> _Text block_:
Approximately 7,500 square feet of the facility is sublet to Capital Video
Corporation under an oral, month-to-month lease agreement for $5,000 per month.
Castle Properties, L.L.C. is a Rhode Island limited liability company, 50% of
which is owned by Mr. Guarino's wife.

         Effective September 26, 1994, Airborne for Men, Ltd., a wholly-owned
subsidiary of the Company, acquired 100% of the capital stock of Eastern Sales,
Inc., a Rhode Island corporation, from Kenneth Guarino. Eastern Sales operates
an adult video and magazine retail store in Johnston, Rhode Island, which
opened as the first company-owned Airborne for MenTM  retail store in October
1994.  The purchase price of the stock was $324,000, payable $24,000 at
closing, and the balance in the form of a promissory note, bearing interest at
the rate of 12%, amortized over sixty months commencing November 1, 1994.  The
purchase price was negotiated based on a multiple of 2.5 times the average
annual earnings of Eastern Sales over the 18 month period immediately preceding
the transaction, plus the book value of inventory and leasehold improvements of
Eastern Sales at closing, and was unanimously approved by the Board of
Directors of the Company.

         On January 13, 1995, the Company entered into a lease agreement with
Centurion Financial  Group, L.L.C. for approximately 5,000 square feet of
office space in Cranston, Rhode Island, with a monthly rent of $5,833.33,
effective June 1, 1994.  The lease is for a term of 5 years, with a 5 year
renewal option.  Centurion Financial Group, L.L.C. is a Rhode Island limited
liability company principally owned by a trust for the benefit of Mr. Guarino's
children.

Conflicts of Interest

         Of necessity, some inherent conflict of interest is involved whenever
Officers, Directors and others acting on behalf of the Company supply services
or goods to the Company for compensation.  Additional conflicts and non-arm's
length transactions may arise in the future when Company officers or directors
are involved in the management of any other company with which the Company
transacts business.  Conflicts may also arise with respect to opportunities
which come to the attention of such persons.  Conflicts may also arise with
respect to the amount of time and effort devoted to respective businesses and
opportunities.

         Many of the persons who perform services as officers, and directors to
the company are actively, and in the future will be, involved in businesses
from which they derive income, other than the Company. Their activities may
include information and management of business ventures, the legal profession,
purchase and sale of real estate and pursuit of other opportunities.  It is
expected that these persons will continue their separate business activities in
conjunction with their activities at the Company.

         Although the Board of Directors believes that members of Management
will be of great assistance to the Company in the fulfillment of its corporate
mission, some transactions may and will occur where the Company and a member of
Management will have conflicts in particular respects.  However, it is intended
that, in accordance with legal principles applicable to corporations, Company
action will be determined whenever possible by a disinterested majority of the
Board of Directors.

> _Brief A_:
Duplicate the passage of the disclosure excerpt from "Although the Board" to "Board of Directors.".
> _Brief B_:
In the disclosure excerpt, what was the purchase price of the capital stock of Eastern Sales, Inc.?
> _Brief C_:
Resume the disclosure excerpt after its final sentence, writing the passage that would follow.

> _Data excerpt_:
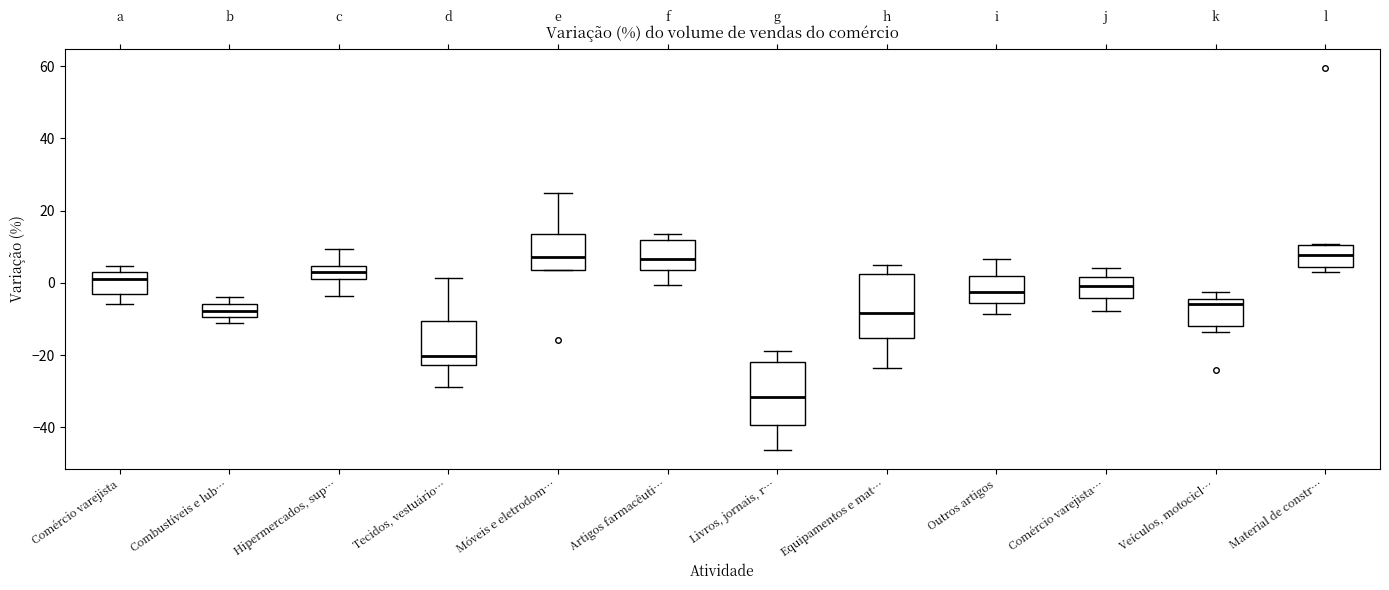

Where is the upper edge of the box for Outros artigos on the y-axis? The values are not printed on the chart, so give them approximately, as read against the axis.

2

> _Output A_:
Although the Board of Directors believes that members of Management
will be of great assistance to the Company in the fulfillment of its corporate
mission, some transactions may and will occur where the Company and a member of
Management will have conflicts in particular respects.  However, it is intended
that, in accordance with legal principles applicable to corporations, Company
action will be determined whenever possible by a disinterested majority of the
Board of Directors.

> _Output B_:
$324,000.

> _Output C_:
         It is the Company's policy that all transactions in which an officer,
director or 5% shareholder has a direct or indirect interest be on terms no
less favorable to the Company than the Company would grant to or obtain from a
independent third-party in an arms-length transaction.  Because a majority of
the Board of Directors





                                       23
<PAGE>   25
are not affiliated with Capital Video Corporation, all transactions between the
Company or North Star and Capital Video Corporation have been, and all future
transactions will be, approved and/or ratified by a disinterested majority of
the Board of Directors.


                RELATIONSHIP WITH INDEPENDENT PUBLIC ACCOUNTANTS

         The accounting firm of Trien, Rosenberg, Rosenberg, Weinberg, Ciullo &
Fazzari, LLP served as the Company's independent certified public accountants
for the year ended May 31, 1996 and management anticipates that such firm will
be reappointed for the present fiscal year.  A representative of Trien,
Rosenberg, Rosenberg, Weinberg, Ciullo, and Fazzari is expected to be present 
at the meeting with an opportunity to make a statement if he desires to do 
so.  Such representative is expected to be available to respond to appropriate
questions from stockholders.

                                 ANNUAL REPORT

         ANY PERSON FROM WHOM PROXIES FOR THIS MEETING ARE SOLICITED MAY OBTAIN
FROM THE COMPANY, WITHOUT CHARGE, A COPY OF ITS ANNUAL REPORT TO THE SECURITIES
AND EXCHANGE COMMISSION ON FORM 10-KSB FOR THE FISCAL YEAR ENDED MAY 31, 1996,
INCLUDING THE FINANCIAL STATEMENTS THEREIN AND THE RELATED SCHEDULES, BY
WRITING THE COMPANY AT ONE METRO PARK DRIVE, CRANSTON, RHODE ISLAND 02910
ATTENTION: SECRETARY.  ANY SUCH REQUEST FROM A BENEFICIAL OWNER OF STOCK NOT
REGISTERED IN HIS NAME MUST CONFIRM THAT HE WAS A BENEFICIAL OWNER OF SUCH
STOCK ON THE RECORD DATE.

                             STOCKHOLDER PROPOSALS

         Proposals of security holders intended to be presented at the next
annual meeting of stockholders must be received by the Company at One Metro
Park Drive, Cranston, Rhode Island 02910, on or before June 11, 1997 for
inclusion in the proxy material for said meeting.


                                 OTHER BUSINESS

         It is not anticipated that any business other than as set forth
hereinabove will be brought before the meeting.  Management is not aware of any
matters proposed to be presented to the meeting by any other person. However,
if any other business should properly come before the meeting, it is the
intention of the persons named in the enclosed form of proxy to act in
accordance with their best judgment on such business.





                                       24
<PAGE>   26
                                   EXHIBIT A

                        FLORIDA BUSINESS CORPORATION ACT

XIII DISSENTERS' RIGHTS

         607.1301 DISSENTERS' RIGHTS; DEFINITIONS.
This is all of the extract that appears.